__Problem statement__:
Go through the entries below and copy each line that holds the word "median".

========================================

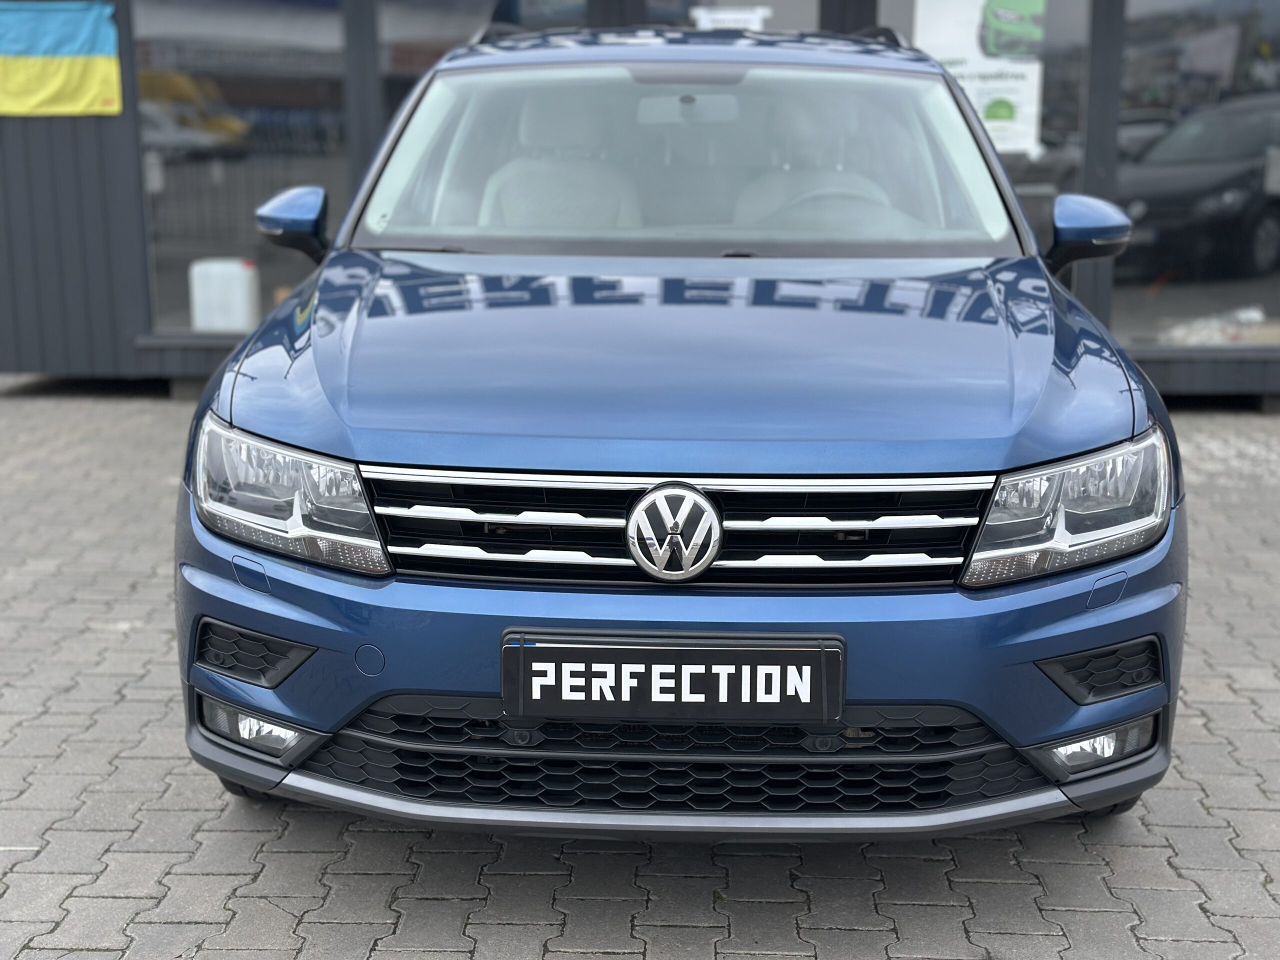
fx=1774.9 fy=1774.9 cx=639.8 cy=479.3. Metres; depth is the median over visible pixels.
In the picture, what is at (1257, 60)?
window
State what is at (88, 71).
flag
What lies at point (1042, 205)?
window
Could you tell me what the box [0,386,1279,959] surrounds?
brick pavement
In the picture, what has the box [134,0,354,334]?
window
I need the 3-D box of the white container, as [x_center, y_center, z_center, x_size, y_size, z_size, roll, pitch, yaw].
[-2.110,-0.916,8.999,0.366,0.405,0.249,0,11,2]
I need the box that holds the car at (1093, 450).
[165,1,1191,840]
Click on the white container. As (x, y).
(239, 289)
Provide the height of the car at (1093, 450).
1.569 m
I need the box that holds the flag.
[0,0,122,116]
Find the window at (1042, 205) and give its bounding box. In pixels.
[868,0,1095,271]
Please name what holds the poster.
attached to the window at (1042, 205)
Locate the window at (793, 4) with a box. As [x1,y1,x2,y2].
[622,0,827,31]
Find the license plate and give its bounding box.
[499,632,842,723]
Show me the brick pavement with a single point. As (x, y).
(245, 834)
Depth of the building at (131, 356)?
9.28 m
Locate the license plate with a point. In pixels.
(716, 652)
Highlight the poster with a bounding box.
[915,0,1045,156]
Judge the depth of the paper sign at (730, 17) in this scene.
8.08 m
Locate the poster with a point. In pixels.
(1016, 98)
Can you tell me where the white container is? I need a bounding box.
[188,257,259,332]
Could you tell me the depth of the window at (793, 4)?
8.25 m
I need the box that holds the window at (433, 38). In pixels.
[377,0,506,121]
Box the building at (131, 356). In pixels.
[1,0,1279,399]
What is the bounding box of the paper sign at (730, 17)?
[690,4,770,31]
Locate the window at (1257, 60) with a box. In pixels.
[1113,0,1279,355]
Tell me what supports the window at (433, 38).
in the building at (131, 356)
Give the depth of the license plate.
2.92 m

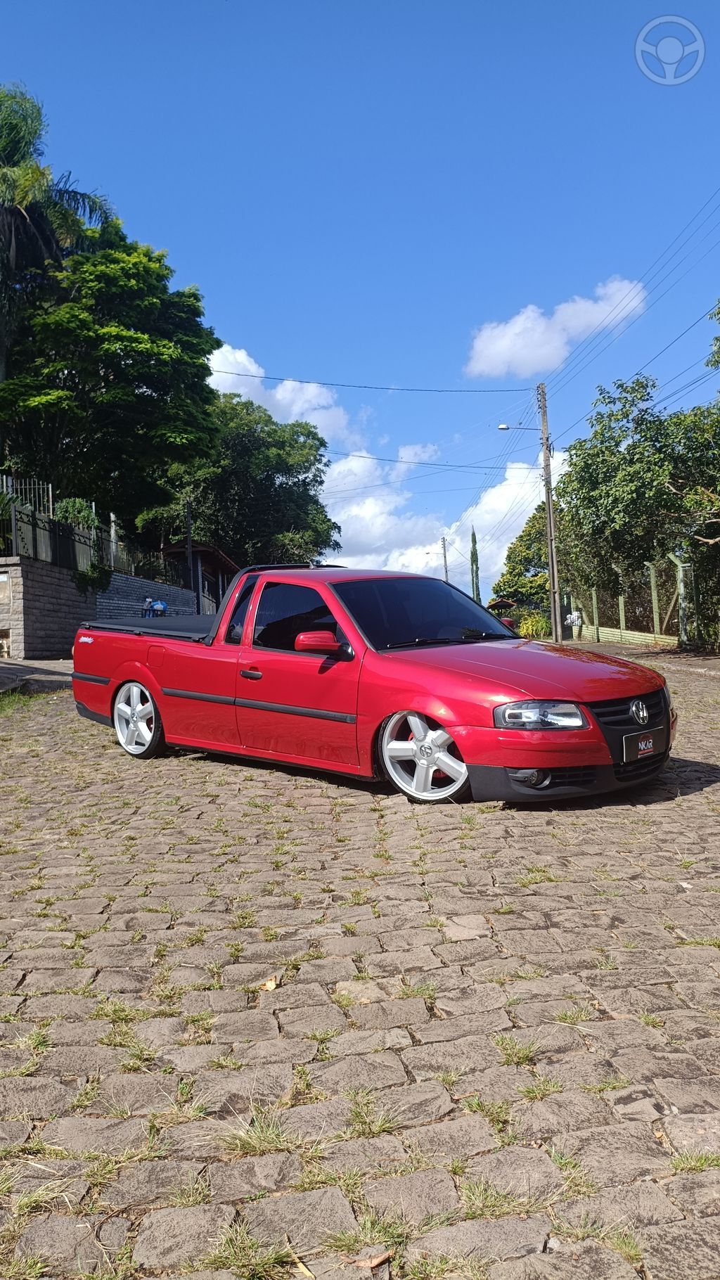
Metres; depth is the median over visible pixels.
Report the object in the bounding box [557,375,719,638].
tree
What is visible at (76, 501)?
shrub
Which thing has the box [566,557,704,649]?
fence
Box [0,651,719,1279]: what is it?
cobblestone road
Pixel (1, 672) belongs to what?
pavement
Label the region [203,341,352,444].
cloud
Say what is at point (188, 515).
pole
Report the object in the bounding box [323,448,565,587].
cloud
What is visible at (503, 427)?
street lamp
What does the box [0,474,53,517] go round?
metal fence
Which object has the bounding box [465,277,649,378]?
cloud
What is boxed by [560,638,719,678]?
pavement
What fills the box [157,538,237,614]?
shelter
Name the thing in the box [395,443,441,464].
cloud
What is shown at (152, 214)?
sky
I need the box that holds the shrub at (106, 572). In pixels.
[74,561,113,595]
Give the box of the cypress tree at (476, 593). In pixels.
[468,526,481,603]
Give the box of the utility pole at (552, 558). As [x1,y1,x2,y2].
[537,381,562,643]
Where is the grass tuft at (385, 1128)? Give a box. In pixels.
[343,1086,404,1137]
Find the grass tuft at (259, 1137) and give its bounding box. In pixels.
[219,1105,298,1155]
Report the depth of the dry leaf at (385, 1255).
1.83 m
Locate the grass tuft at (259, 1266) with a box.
[205,1225,296,1276]
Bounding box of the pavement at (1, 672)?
[0,657,74,693]
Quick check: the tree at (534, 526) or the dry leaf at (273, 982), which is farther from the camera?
the tree at (534, 526)
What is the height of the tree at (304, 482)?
11.623 m
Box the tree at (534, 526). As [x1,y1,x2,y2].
[493,500,571,624]
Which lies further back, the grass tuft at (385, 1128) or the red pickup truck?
the red pickup truck
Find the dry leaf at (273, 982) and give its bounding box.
[258,974,279,991]
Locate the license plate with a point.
(641, 746)
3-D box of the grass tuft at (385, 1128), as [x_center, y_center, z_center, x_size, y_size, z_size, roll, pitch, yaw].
[0.035,1.332,2.503,0.246,0.101,0.288,-1,2,0]
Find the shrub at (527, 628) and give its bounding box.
[516,610,552,638]
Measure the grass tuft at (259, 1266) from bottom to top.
0.104 m
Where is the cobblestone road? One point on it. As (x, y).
(476, 1017)
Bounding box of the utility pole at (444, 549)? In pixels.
[439,535,449,581]
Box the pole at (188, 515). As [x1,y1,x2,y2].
[184,500,194,589]
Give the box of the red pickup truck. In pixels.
[66,563,675,806]
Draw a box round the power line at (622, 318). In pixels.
[536,192,719,419]
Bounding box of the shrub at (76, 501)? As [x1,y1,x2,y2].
[54,496,97,531]
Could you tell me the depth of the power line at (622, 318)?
23.53 m
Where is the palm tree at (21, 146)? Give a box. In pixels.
[0,83,113,373]
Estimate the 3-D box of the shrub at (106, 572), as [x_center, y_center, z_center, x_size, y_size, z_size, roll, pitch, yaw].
[-6.375,-1.418,21.258,0.905,1.108,1.337,-1,2,0]
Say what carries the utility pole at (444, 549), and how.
on the ground
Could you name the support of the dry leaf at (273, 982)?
on the cobblestone road
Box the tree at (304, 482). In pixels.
[135,393,340,570]
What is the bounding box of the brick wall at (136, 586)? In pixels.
[95,570,200,620]
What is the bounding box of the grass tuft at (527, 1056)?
[492,1033,542,1066]
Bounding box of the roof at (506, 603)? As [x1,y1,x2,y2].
[487,597,517,611]
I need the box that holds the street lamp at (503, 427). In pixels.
[498,423,539,431]
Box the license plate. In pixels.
[621,727,663,763]
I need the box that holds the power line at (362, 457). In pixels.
[322,445,532,472]
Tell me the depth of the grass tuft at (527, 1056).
2.81 m
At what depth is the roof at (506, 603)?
50.98 m
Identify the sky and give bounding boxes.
[0,0,719,588]
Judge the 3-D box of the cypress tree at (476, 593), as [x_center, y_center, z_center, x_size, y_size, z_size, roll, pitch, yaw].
[7.806,-3.646,59.964,1.005,8.301,1.066,-1,2,0]
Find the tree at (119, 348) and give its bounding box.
[0,226,220,530]
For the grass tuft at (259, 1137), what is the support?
on the cobblestone road
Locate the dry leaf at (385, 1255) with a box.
[348,1249,392,1267]
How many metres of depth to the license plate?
5.62 m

========================================

__Written answer__:
fx=1774.9 fy=1774.9 cx=639.8 cy=479.3. Metres; depth is the median over visible pixels.
Metres; depth is the median over visible pixels.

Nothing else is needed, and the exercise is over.